Angermueller Christof, Pärnamaa Tanel, Parts Leopold, Stegle Oliver
European Molecular Biology Laboratory, European Bioinformatics Institute, Wellcome Trust Genome Campus, Hinxton Cambridge, UK.
Department of Computer Science, University of Tartu, Tartu, Estonia Wellcome Trust Sanger Institute, Wellcome Trust Genome Campus, Hinxton Cambridge, UK.
Mol Syst Biol. 2016 Jul 29;12(7):878. doi: 10.15252/msb.20156651.

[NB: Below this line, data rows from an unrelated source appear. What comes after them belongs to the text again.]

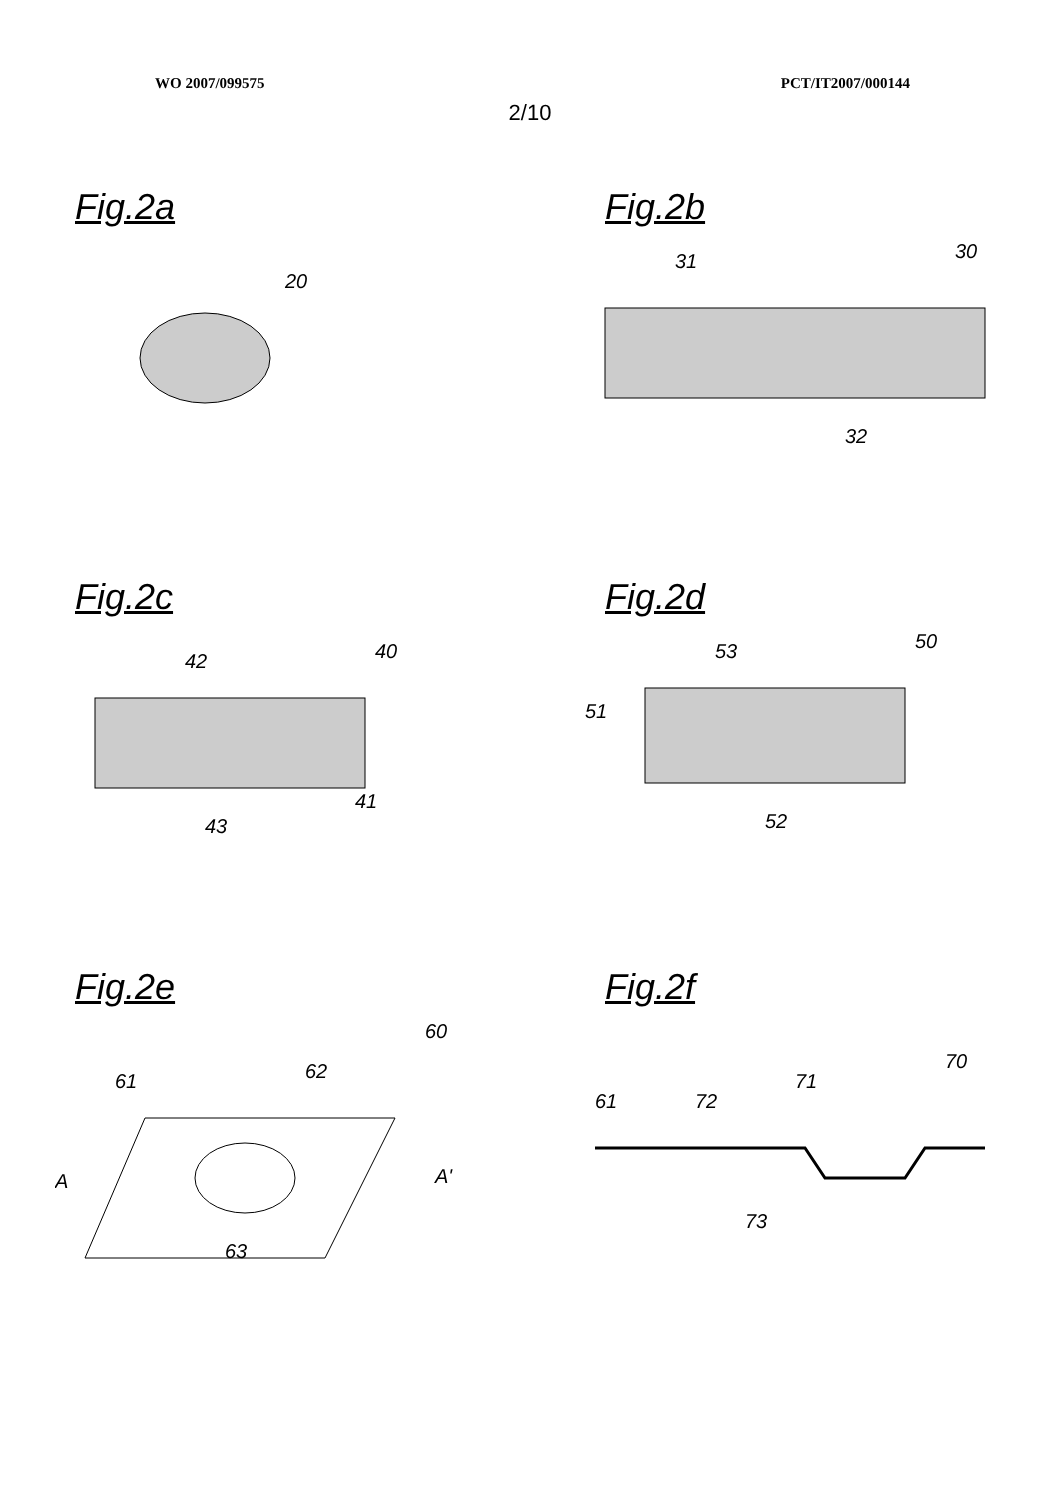WO 2007/099575 PCT/IT2007/000144
2/10
Fig.2a
20
Fig.2b
31
30
32
Fig.2c
42
40
41
43
Fig.2d
53
50
51
52
Fig.2e
61
62
60
A
A'
63
Fig.2f
61
72
71
70
73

Technological advances in genomics and imaging have led to an explosion of molecular and cellular profiling data from large numbers of samples. This rapid increase in biological data dimension and acquisition rate is challenging conventional analysis strategies. Modern machine learning methods, such as deep learning, promise to leverage very large data sets for finding hidden structure within them, and for making accurate predictions. In this review, we discuss applications of this new breed of analysis approaches in regulatory genomics and cellular imaging. We provide background of what deep learning is, and the settings in which it can be successfully applied to derive biological insights. In addition to presenting specific applications and providing tips for practical use, we also highlight possible pitfalls and limitations to guide computational biologists when and how to make the most use of this new technology.
基因组学和成像技术的进步导致了来自大量样本的分子和细胞分析数据的爆炸式增长。生物数据维度和获取率的这种快速增长对传统分析策略提出了挑战。现代机器学习方法,如深度学习,有望利用非常大的数据集来发现其中隐藏的结构,并做出准确的预测。在这篇综述中,我们讨论了这类新型分析方法在调控基因组学和细胞成像中的应用。我们提供了深度学习是什么的背景知识,以及它能够成功应用以获得生物学见解的环境。除了介绍具体应用并提供实际使用技巧外,我们还强调了可能的陷阱和局限性,以指导计算生物学家何时以及如何充分利用这项新技术。